Batch and parallel execution with xargs and parallel

There are a few commands that are generally useful when working with many files.

xargs

xargs allows you to generate commands by piping in parameters.

A trivial example is to compress the 3 oldest files in the directory. I list the csv files, sorted by age(recent first), and then take the last 3. These 3 files, one per line, are passed into xargs, which sends them to whatever command I specify as arguments.

ls -1 -t *.csv | tail -3 | xargs -t gzip
 gzip 19.csv 18.csv 17.csv

I use a few options frequently:

  • -n 1 to only pass one argument at a time, like a for loop. Note that many of the common uses of xargs can also be replaced by a simple bash for loop.

  • parameter substitution with -I %. If I want multiple replacements, or need to an an extension, that’s a good way.

    ls -1 *.sql | xargs -n 1 -I % echo mycommand –logfile %.log % mycommand –logfile 201701.csv.log 201701.csv mycommand –logfile 201702.csv.log 201702.csv

  • parallel execution of commands.

# gzip csv files, with four parallel processes.
# print lines as we execute them, and send one file
# at a time to each invocation

ls -t -1 *.csv | xargs -P 4 -t -n 1 gzip   
 gzip 04.csv
 gzip 03.csv
 gzip 02.csv
 gzip 01.csv

GNU parallel

Parallel is a powerful and huge tool, and has many pages of manuals and examples.

However, there are a few key things that I like about running commands via parallel:

  • easily create separate log files for each invocation.

  • run commands on multiple machines

Here are a few simple examples:

gzip all csv files in a directory.

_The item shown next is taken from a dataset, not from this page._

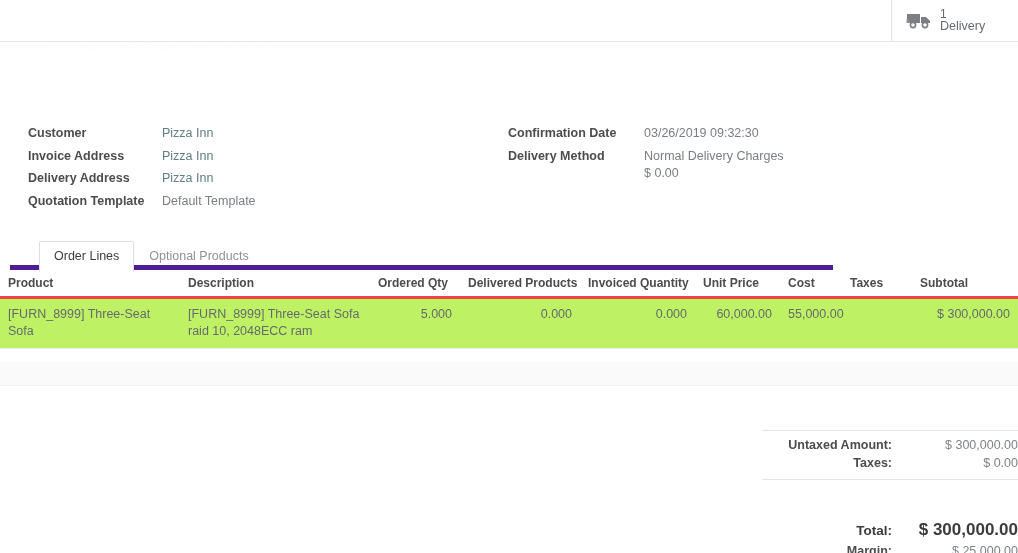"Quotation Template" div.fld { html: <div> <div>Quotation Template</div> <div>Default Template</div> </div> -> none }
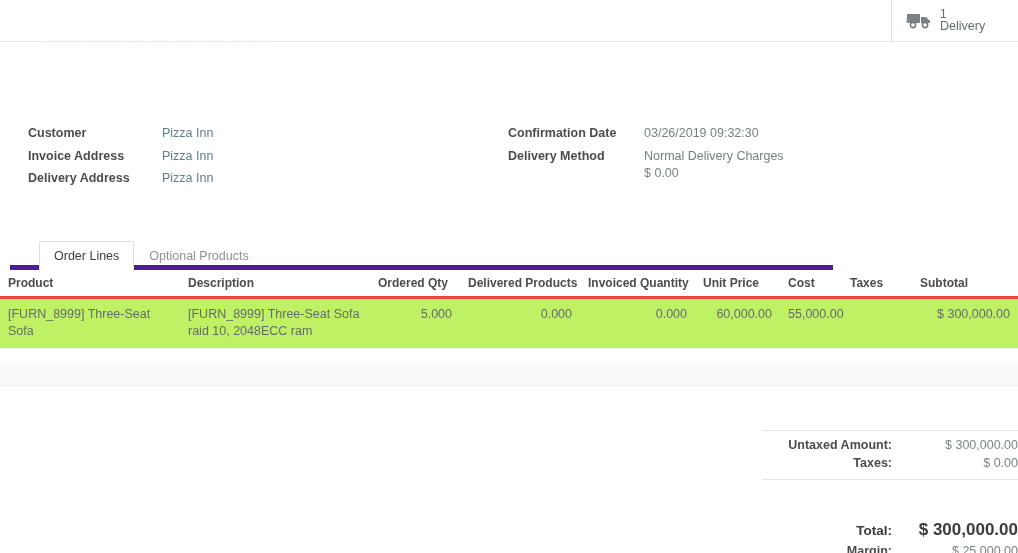"Order Lines" .tabs { border-bottom: 5px solid #4c1d95 -> 1px solid #4c1d95; left: 10px -> 1px }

Create one job per core, and provide some diagnostic output.

ls *.csv | parallel --eta gzip

More complicated, use the command substitution to create a basename, and remove the extension with an extended command. {} is the input, {.} is the input without the extension, and {/.} is the basename without the extension.

ls *.gz | parallel --eta 'mkdir {/.} && cd {/.} && unzip ../{}'

See also: sem, part of the gnu parallel package, which allows you to easily limit the number of concurrent processes without the complexity of parallel. Very useful for running N jobs in parallel inside a simple for loop.